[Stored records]
+===+
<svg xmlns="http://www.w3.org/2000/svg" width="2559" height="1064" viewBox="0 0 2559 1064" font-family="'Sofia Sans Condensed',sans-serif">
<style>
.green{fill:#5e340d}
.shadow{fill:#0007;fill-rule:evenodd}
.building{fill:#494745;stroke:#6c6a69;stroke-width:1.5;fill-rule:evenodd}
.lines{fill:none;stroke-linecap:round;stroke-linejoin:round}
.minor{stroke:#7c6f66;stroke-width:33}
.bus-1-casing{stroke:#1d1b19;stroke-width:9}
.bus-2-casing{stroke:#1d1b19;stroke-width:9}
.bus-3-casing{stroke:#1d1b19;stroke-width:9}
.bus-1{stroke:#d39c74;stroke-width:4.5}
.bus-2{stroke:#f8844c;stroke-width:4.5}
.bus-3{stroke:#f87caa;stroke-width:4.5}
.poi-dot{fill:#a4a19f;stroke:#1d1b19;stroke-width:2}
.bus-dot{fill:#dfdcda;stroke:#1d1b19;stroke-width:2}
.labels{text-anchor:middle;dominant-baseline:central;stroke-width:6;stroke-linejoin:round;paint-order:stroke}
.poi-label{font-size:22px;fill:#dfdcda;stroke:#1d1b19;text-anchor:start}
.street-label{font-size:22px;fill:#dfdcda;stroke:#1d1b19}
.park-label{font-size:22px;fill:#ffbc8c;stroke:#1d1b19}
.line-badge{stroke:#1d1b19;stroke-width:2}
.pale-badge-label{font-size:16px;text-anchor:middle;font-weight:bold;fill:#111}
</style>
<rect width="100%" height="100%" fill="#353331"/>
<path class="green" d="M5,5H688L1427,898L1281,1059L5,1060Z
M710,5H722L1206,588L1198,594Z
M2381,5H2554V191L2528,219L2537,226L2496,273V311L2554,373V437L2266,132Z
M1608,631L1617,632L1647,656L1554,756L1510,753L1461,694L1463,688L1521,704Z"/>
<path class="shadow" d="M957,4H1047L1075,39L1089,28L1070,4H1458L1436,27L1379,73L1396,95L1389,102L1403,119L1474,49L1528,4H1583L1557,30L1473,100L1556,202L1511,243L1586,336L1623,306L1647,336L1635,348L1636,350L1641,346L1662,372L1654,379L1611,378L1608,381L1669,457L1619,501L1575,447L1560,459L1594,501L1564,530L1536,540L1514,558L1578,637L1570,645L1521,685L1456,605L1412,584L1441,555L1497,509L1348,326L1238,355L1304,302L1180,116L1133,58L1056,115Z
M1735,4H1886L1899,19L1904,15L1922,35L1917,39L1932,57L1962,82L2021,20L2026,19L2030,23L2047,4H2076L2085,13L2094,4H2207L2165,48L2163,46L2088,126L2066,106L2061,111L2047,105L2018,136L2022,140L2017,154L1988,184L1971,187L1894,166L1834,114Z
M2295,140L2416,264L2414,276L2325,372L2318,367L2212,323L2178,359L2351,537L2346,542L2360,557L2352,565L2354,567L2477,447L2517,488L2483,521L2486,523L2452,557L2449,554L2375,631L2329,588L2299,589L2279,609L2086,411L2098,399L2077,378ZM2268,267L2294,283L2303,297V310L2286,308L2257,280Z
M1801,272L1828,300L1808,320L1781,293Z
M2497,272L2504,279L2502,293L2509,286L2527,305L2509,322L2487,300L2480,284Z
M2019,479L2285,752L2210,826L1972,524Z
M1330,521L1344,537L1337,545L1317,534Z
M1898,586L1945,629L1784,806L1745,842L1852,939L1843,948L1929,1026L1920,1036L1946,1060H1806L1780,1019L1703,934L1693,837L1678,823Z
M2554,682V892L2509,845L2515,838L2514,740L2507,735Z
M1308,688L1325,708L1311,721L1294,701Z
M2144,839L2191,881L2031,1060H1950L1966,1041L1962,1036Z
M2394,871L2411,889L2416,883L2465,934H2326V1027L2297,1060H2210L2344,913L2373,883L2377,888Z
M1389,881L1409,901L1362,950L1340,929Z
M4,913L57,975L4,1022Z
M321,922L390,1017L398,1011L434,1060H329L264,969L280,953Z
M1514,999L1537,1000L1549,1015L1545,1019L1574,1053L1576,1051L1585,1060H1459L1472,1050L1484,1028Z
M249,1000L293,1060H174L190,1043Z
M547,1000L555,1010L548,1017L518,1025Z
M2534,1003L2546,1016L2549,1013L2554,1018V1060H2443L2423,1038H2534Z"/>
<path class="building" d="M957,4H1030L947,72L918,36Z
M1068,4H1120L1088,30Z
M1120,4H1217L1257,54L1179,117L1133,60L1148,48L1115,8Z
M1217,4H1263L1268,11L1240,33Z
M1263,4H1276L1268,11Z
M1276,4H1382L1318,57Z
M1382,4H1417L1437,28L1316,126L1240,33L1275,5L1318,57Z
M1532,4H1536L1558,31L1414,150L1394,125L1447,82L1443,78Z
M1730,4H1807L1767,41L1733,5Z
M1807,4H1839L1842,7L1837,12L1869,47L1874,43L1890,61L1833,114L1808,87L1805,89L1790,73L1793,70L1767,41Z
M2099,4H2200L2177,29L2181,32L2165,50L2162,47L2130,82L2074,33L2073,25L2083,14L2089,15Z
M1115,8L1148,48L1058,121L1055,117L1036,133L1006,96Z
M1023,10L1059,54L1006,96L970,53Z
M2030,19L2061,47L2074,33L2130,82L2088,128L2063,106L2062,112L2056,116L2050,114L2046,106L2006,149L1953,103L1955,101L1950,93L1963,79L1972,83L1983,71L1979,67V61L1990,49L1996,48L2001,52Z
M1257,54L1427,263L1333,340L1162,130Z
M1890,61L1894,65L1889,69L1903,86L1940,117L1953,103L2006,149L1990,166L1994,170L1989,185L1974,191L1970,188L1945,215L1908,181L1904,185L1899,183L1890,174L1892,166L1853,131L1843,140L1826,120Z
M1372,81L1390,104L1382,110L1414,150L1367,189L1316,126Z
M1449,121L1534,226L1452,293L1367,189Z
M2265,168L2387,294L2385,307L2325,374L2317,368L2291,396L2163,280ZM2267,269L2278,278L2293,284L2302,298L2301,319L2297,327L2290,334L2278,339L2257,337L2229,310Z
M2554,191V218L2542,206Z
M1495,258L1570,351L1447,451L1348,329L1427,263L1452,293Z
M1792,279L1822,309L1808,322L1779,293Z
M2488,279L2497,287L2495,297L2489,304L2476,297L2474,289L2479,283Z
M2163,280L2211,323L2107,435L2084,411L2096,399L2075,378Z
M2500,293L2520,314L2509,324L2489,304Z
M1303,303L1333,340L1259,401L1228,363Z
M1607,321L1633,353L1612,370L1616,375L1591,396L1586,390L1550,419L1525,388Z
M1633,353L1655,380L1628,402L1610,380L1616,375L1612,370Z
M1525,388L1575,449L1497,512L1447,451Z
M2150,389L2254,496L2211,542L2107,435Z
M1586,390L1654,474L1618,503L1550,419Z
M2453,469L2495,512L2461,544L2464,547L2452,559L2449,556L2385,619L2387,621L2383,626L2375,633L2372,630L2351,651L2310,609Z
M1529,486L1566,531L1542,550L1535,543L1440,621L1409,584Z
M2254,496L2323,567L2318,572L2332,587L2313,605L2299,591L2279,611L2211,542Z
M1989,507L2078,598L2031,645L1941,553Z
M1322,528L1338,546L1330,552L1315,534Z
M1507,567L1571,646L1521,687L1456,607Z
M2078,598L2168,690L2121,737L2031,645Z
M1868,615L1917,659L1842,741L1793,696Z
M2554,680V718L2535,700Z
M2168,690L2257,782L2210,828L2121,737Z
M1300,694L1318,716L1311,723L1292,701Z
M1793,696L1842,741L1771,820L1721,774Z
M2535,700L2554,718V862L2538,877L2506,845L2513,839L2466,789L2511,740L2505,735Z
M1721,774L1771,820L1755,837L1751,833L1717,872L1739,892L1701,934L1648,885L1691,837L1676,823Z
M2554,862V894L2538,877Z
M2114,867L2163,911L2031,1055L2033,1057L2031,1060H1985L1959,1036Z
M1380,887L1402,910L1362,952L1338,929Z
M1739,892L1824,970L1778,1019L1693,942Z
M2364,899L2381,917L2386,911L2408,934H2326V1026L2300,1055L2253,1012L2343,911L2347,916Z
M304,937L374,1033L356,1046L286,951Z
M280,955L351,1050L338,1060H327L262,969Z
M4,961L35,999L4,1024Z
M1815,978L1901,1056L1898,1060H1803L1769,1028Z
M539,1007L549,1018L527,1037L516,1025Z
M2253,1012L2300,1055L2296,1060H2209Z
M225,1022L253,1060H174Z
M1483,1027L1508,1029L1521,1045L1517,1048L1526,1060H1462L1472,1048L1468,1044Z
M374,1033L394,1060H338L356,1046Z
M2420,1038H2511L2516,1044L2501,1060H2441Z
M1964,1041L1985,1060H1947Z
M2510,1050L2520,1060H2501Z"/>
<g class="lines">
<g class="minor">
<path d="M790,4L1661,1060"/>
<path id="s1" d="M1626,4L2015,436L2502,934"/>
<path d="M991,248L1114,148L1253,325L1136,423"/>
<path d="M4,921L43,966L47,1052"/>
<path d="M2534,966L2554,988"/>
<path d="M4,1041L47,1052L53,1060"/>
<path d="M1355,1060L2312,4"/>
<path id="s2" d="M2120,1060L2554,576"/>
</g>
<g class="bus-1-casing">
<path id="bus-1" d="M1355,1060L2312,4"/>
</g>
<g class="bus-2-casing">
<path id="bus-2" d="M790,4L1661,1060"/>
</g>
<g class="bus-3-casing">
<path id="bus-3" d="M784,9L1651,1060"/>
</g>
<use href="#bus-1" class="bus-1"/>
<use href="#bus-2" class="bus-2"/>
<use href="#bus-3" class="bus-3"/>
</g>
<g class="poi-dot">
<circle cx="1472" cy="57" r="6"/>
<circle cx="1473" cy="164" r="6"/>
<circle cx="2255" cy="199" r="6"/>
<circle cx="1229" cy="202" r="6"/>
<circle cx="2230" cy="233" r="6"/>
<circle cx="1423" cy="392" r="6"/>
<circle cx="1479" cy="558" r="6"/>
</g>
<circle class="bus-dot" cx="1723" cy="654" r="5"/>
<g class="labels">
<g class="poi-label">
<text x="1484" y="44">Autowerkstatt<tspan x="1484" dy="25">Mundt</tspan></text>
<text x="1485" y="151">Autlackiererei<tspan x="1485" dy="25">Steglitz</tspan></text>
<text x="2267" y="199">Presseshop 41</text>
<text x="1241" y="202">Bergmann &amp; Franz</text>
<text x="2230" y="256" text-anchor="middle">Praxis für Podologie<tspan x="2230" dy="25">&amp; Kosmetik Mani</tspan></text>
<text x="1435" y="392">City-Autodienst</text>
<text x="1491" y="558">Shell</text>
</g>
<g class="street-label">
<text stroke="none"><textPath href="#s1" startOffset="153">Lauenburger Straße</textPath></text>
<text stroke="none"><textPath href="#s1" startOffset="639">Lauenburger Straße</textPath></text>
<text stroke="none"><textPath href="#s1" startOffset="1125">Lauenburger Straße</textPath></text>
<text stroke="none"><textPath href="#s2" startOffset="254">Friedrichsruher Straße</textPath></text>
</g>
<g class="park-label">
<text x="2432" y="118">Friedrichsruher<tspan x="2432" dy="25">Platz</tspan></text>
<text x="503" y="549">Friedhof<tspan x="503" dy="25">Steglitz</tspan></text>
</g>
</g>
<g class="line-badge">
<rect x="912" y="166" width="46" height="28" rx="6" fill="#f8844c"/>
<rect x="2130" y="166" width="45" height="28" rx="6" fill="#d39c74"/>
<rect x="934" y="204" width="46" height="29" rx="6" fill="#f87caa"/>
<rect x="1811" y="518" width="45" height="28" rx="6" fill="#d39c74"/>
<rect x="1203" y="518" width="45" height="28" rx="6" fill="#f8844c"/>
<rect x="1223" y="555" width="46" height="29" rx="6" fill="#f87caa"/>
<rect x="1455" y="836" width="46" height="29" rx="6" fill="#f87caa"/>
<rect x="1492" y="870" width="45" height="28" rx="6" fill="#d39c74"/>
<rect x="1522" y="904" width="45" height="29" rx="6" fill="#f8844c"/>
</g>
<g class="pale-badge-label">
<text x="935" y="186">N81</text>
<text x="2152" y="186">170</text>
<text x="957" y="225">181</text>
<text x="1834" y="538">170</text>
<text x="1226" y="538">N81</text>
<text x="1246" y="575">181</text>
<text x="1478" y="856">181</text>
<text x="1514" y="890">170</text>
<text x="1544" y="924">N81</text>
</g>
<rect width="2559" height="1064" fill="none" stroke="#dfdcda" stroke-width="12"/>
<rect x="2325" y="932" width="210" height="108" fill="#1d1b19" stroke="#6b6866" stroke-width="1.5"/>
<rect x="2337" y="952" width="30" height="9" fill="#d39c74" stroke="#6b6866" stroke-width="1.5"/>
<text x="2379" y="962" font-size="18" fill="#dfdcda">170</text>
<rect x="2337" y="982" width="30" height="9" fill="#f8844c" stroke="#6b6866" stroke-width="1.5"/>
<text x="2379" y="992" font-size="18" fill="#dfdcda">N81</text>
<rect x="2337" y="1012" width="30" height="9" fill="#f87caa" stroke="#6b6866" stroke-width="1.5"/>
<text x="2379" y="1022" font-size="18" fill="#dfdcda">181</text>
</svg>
+===+
■ **WHAT TO WORK ON**:
From the records above, copy each line in which the string "lines" occurs.

■ **ANSWER FOR THIS EXERCISE**:
.lines{fill:none;stroke-linecap:round;stroke-linejoin:round}
<g class="lines">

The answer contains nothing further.